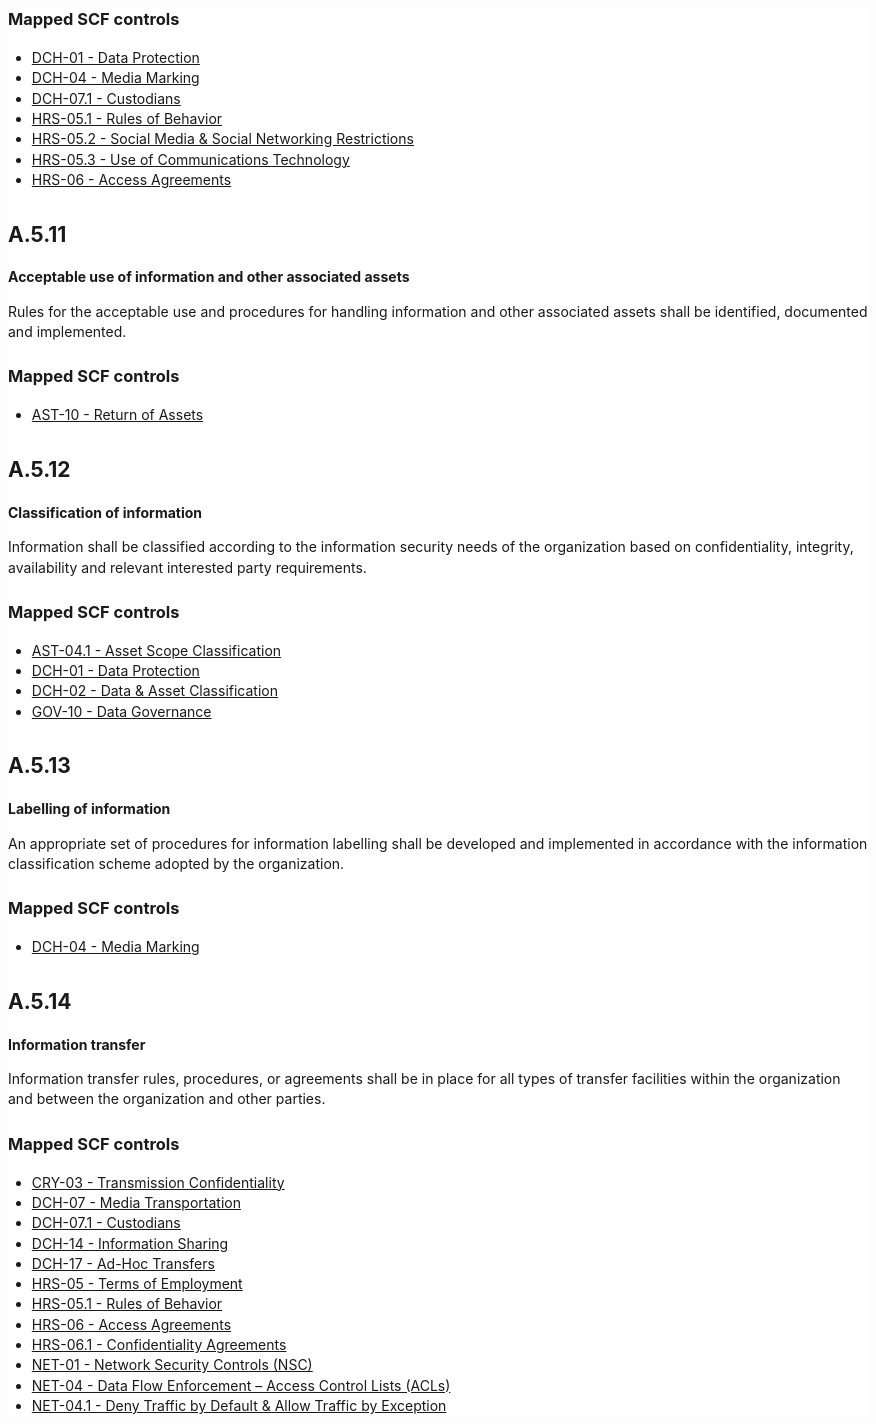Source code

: ### Mapped SCF controls
- [DCH-01 - Data Protection](../scf/dch-01-dataprotection.md)
- [DCH-04 - Media Marking](../scf/dch-04-mediamarking.md)
- [DCH-07.1 - Custodians](../scf/dch-071-custodians.md)
- [HRS-05.1 - Rules of Behavior](../scf/hrs-051-rulesofbehavior.md)
- [HRS-05.2 - Social Media & Social Networking Restrictions](../scf/hrs-052-socialmedia&socialnetworkingrestrictions.md)
- [HRS-05.3 - Use of Communications Technology](../scf/hrs-053-useofcommunicationstechnology.md)
- [HRS-06 - Access Agreements](../scf/hrs-06-accessagreements.md)

## A.5.11
**Acceptable use of information and other associated assets**

Rules for the acceptable use and procedures for handling information and other associated assets shall be identified, documented and implemented.

### Mapped SCF controls
- [AST-10 - Return of Assets](../scf/ast-10-returnofassets.md)

## A.5.12
**Classification of information**

Information shall be classified according to the information security needs of the organization based on confidentiality, integrity, availability and relevant interested party requirements.

### Mapped SCF controls
- [AST-04.1 - Asset Scope Classification](../scf/ast-041-assetscopeclassification.md)
- [DCH-01 - Data Protection](../scf/dch-01-dataprotection.md)
- [DCH-02 - Data & Asset Classification](../scf/dch-02-data&assetclassification.md)
- [GOV-10 - Data Governance](../scf/gov-10-datagovernance.md)

## A.5.13
**Labelling of information**

An appropriate set of procedures for information labelling shall be developed and implemented in accordance with the information classification scheme adopted by the organization.

### Mapped SCF controls
- [DCH-04 - Media Marking](../scf/dch-04-mediamarking.md)

## A.5.14
**Information transfer**

Information transfer rules, procedures, or agreements shall be in place for all types of transfer facilities within the organization and between the organization and other parties.

### Mapped SCF controls
- [CRY-03 - Transmission Confidentiality](../scf/cry-03-transmissionconfidentiality.md)
- [DCH-07 - Media Transportation](../scf/dch-07-mediatransportation.md)
- [DCH-07.1 - Custodians](../scf/dch-071-custodians.md)
- [DCH-14 - Information Sharing](../scf/dch-14-informationsharing.md)
- [DCH-17 - Ad-Hoc Transfers](../scf/dch-17-ad-hoctransfers.md)
- [HRS-05 - Terms of Employment](../scf/hrs-05-termsofemployment.md)
- [HRS-05.1 - Rules of Behavior](../scf/hrs-051-rulesofbehavior.md)
- [HRS-06 - Access Agreements](../scf/hrs-06-accessagreements.md)
- [HRS-06.1 - Confidentiality Agreements](../scf/hrs-061-confidentialityagreements.md)
- [NET-01 - Network Security Controls (NSC)](../scf/net-01-networksecuritycontrolsnsc.md)
- [NET-04 - Data Flow Enforcement – Access Control Lists (ACLs)](../scf/net-04-dataflowenforcement–accesscontrollistsacls.md)
- [NET-04.1 - Deny Traffic by Default & Allow Traffic by Exception](../scf/net-041-denytrafficbydefault&allowtrafficbyexception.md)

▶ [What needs to be done]:
Transcribe the source text of each item above line for line, and leave the pictures out of your answer.

▶ [Result for this task]:
Source code

: ### Mapped SCF controls
- [DCH-01 - Data Protection](../scf/dch-01-dataprotection.md)
- [DCH-04 - Media Marking](../scf/dch-04-mediamarking.md)
- [DCH-07.1 - Custodians](../scf/dch-071-custodians.md)
- [HRS-05.1 - Rules of Behavior](../scf/hrs-051-rulesofbehavior.md)
- [HRS-05.2 - Social Media & Social Networking Restrictions](../scf/hrs-052-socialmedia&socialnetworkingrestrictions.md)
- [HRS-05.3 - Use of Communications Technology](../scf/hrs-053-useofcommunicationstechnology.md)
- [HRS-06 - Access Agreements](../scf/hrs-06-accessagreements.md)

## A.5.11
**Acceptable use of information and other associated assets**

Rules for the acceptable use and procedures for handling information and other associated assets shall be identified, documented and implemented.

### Mapped SCF controls
- [AST-10 - Return of Assets](../scf/ast-10-returnofassets.md)

## A.5.12
**Classification of information**

Information shall be classified according to the information security needs of the organization based on confidentiality, integrity, availability and relevant interested party requirements.

### Mapped SCF controls
- [AST-04.1 - Asset Scope Classification](../scf/ast-041-assetscopeclassification.md)
- [DCH-01 - Data Protection](../scf/dch-01-dataprotection.md)
- [DCH-02 - Data & Asset Classification](../scf/dch-02-data&assetclassification.md)
- [GOV-10 - Data Governance](../scf/gov-10-datagovernance.md)

## A.5.13
**Labelling of information**

An appropriate set of procedures for information labelling shall be developed and implemented in accordance with the information classification scheme adopted by the organization.

### Mapped SCF controls
- [DCH-04 - Media Marking](../scf/dch-04-mediamarking.md)

## A.5.14
**Information transfer**

Information transfer rules, procedures, or agreements shall be in place for all types of transfer facilities within the organization and between the organization and other parties.

### Mapped SCF controls
- [CRY-03 - Transmission Confidentiality](../scf/cry-03-transmissionconfidentiality.md)
- [DCH-07 - Media Transportation](../scf/dch-07-mediatransportation.md)
- [DCH-07.1 - Custodians](../scf/dch-071-custodians.md)
- [DCH-14 - Information Sharing](../scf/dch-14-informationsharing.md)
- [DCH-17 - Ad-Hoc Transfers](../scf/dch-17-ad-hoctransfers.md)
- [HRS-05 - Terms of Employment](../scf/hrs-05-termsofemployment.md)
- [HRS-05.1 - Rules of Behavior](../scf/hrs-051-rulesofbehavior.md)
- [HRS-06 - Access Agreements](../scf/hrs-06-accessagreements.md)
- [HRS-06.1 - Confidentiality Agreements](../scf/hrs-061-confidentialityagreements.md)
- [NET-01 - Network Security Controls (NSC)](../scf/net-01-networksecuritycontrolsnsc.md)
- [NET-04 - Data Flow Enforcement – Access Control Lists (ACLs)](../scf/net-04-dataflowenforcement–accesscontrollistsacls.md)
- [NET-04.1 - Deny Traffic by Default & Allow Traffic by Exception](../scf/net-041-denytrafficbydefault&allowtrafficbyexception.md)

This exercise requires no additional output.